7/26/14 22:23
I completed my first 5k today. My body, despite some pain because I didn't prepare at all, is thruming with post-cardio glee. Not long ago I had forgotten what that felt like. It feels amazing. I feel amazing.
This month has been a mixed bag. Work has been mentally tough and not in a positive, productive way. But even that is driving me to let go of old fears and find my own balance, so I am thankful for it.

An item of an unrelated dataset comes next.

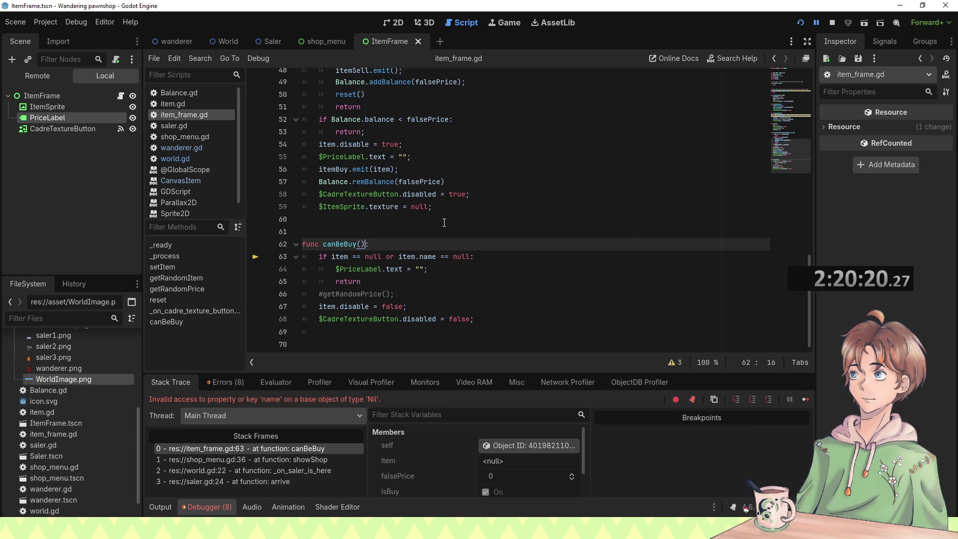
{"action": "key", "text": "F5"}
{"action": "left_click", "coordinate": [472, 250]}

I've taken more time off to just be and to reconnect with my own dreams, goals and needs. It so hard to put into words how I feel...but I am getting back to me and the kind of person I want to be and it just feels right. I have a direction, a plan, but my plan is openness and just allowing the right steps to present themselves.
There's something amazing about climbing into a freshly made bed. So inviting, so reassuring, a haven from a wild world with my adorable pup snuggled up close.
I'm busy, taking every opportunity and being fully present in the now rather than throwing this moment away in anticipation of the next.
My body is getting stronger, my nutrition is improving, I can feel the momentum building, moving toward a healthier more active me.
My physical therapist is teaching me to stand and walk in correct alignment for the first time ever. It's changing my life in a thousand little ways- and big ones- giving me balance, strength, mobility and most importantly, eliminating pain.
I've learned to techniques to support my horses in their strength and range of motion (ironically taught to me by the physical therapist helping me!) which also help me in reading and understanding them.
I've been camping with my family and tried paddle boarding for the first time (loved it!), played softball and sand volleyball, been to a concert at the county fair, indulged in solo sushi dinners, made new friends, reconnected with old ones, have a healthy tan just from enjoying what I love and the horses have hay put up for the winter (a HUGE relief both because of limited supply and cost).
I've resolved to declutter and find new homes for a third of my belongings. There's something so liberating about letting go of things that don't bring joy into your life!
I'm about to establish an LLC and embark on a new business. I sold a giant pile of old horse equipment I do not need or want and made a bit of cash at the same time.
I just feel amazing in a sustainable way. I can't think of anything to be more thankful for than that.